La historia del panadero se volvió DJ por la salsa

Hernán Tapiero ahora es un reconocido melómano de la vieja guardia que administra el bar Melodía, en Cali.

Hotel Aristi de Cali, lugar a donde hace 40 años llegaba Hernán a repartir panes. (Foto: Hotel Aristi)

“Pásale la mano al acetato, ¿sentís la vibración?, eso no lo tienen las memorias usb ni los discos compactos,… es un objeto casi vivo…”, dice don Hernán al periodista mientras acaricia una de las caras de un viejo long play.

Detrás de Hernán se luce, arrumada, su envidiable colección de aproximadamente 18.000 discos en uno de los espacios de su bar Melodía, ubicado en el barrio San Bosco, en pleno centro de Cali.

A diferencia de otros melómanos, Hernán trabajó gran parte de su vida en la panadería La Novena, que le vendía el pan al hotel Aristi, hace 40 años, lugar de pasadía de los grandes artistas musicales que visitaban Cali. Ahí fue que su fanatismo por la salsa tomaría otro rumbo.

Yo me ofrecía a llevar el pan, pero en realidad era para conocer a los maestros. Allí hablé con Alfredo Sael, Alfredo de la Fé, Joe Cuba, Héctor Lavoe”, comenta el hombre de 76 años en entrevista con elpais.com.co, mientras apunta con el índice derecho hacia una imagen.

“Esa foto, se la tomé yo a Héctor. Nunca me olvidaré que él participó en un concierto benéfico para los niños desamparados de Pance, lo dio en el salón rojo del Aristi.

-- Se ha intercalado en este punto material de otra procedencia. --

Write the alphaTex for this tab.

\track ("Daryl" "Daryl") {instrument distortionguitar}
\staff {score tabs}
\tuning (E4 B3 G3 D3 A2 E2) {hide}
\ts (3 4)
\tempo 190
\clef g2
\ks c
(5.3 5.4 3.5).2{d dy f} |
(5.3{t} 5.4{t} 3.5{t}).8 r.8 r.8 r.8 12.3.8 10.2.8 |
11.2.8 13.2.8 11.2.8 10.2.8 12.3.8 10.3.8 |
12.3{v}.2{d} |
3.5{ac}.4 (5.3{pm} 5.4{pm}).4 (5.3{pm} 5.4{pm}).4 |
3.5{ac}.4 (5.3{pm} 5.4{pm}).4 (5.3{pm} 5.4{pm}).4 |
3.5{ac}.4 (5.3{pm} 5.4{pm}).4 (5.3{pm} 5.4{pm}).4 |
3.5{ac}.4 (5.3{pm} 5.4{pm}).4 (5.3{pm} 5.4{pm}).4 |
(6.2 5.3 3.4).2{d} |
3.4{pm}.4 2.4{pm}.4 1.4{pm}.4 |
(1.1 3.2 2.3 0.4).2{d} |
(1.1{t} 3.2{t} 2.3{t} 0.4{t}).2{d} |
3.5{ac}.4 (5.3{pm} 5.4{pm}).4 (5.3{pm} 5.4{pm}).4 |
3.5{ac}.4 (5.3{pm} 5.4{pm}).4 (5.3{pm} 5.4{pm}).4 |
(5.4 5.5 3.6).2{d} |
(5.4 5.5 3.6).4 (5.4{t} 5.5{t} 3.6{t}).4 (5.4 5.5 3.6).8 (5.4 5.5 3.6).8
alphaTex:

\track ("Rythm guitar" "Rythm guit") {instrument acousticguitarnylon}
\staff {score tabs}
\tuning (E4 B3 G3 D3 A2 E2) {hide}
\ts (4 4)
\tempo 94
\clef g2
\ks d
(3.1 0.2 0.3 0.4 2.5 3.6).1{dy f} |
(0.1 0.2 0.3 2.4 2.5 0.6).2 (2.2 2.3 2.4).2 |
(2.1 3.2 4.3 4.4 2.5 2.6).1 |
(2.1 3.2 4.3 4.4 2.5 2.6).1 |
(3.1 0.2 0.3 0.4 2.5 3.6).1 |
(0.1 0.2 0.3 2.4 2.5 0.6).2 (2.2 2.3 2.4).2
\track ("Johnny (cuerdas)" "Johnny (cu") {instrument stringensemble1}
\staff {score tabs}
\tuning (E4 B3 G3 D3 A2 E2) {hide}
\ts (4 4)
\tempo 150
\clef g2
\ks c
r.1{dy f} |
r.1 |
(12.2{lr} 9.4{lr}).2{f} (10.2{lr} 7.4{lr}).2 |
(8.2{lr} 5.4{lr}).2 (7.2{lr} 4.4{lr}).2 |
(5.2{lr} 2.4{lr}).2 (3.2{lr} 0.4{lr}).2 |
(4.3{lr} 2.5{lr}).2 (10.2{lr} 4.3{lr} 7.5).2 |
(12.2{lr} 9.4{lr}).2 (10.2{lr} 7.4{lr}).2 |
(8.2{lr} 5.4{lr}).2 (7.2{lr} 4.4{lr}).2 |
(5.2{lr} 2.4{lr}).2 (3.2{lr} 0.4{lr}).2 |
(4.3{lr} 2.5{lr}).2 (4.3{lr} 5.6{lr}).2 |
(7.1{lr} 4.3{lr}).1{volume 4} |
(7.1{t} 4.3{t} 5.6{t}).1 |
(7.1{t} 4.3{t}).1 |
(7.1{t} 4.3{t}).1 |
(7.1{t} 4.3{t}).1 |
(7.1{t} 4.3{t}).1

Él no podía cantar allí, porque era un artista exclusivo de Fania”, narra Hernán.

Hernán Tapiero en su bar Melodía. (Foto: Oswaldo Páez/El País de Colombia)

Cuenta que esa noche el jibarito interpretó cinco canciones acompañado de una pequeña orquesta del barrio San Antonio. Fue en esa oportunidad que pudo retratar al Cantante de los Cantantes, una de sus voces preferidas.

Al otro día fui a buscarlo para que me autografiara la foto y no aparecía. A los tres días me dijeron los botones del Aristi que el manager de Héctor había venido y lo había golpeado por cantar”, detalla.

Los turistas llegan hasta el bar de Hernán para escuchar buena salsa y tomarse selfies y fotos, pero donde la gente ve reliquias, el ex panadero y hoy DJ ve una forma de vida y cuya alma vibra con el chasquido de un buen Lp.

No soy de los melómanos que buscan lucirse, no me gustan las cosas rebuscadas. Un tango, un bolero, una guaracha, ese es mi estilo y ese es el estilo de mi negocio”, sostiene.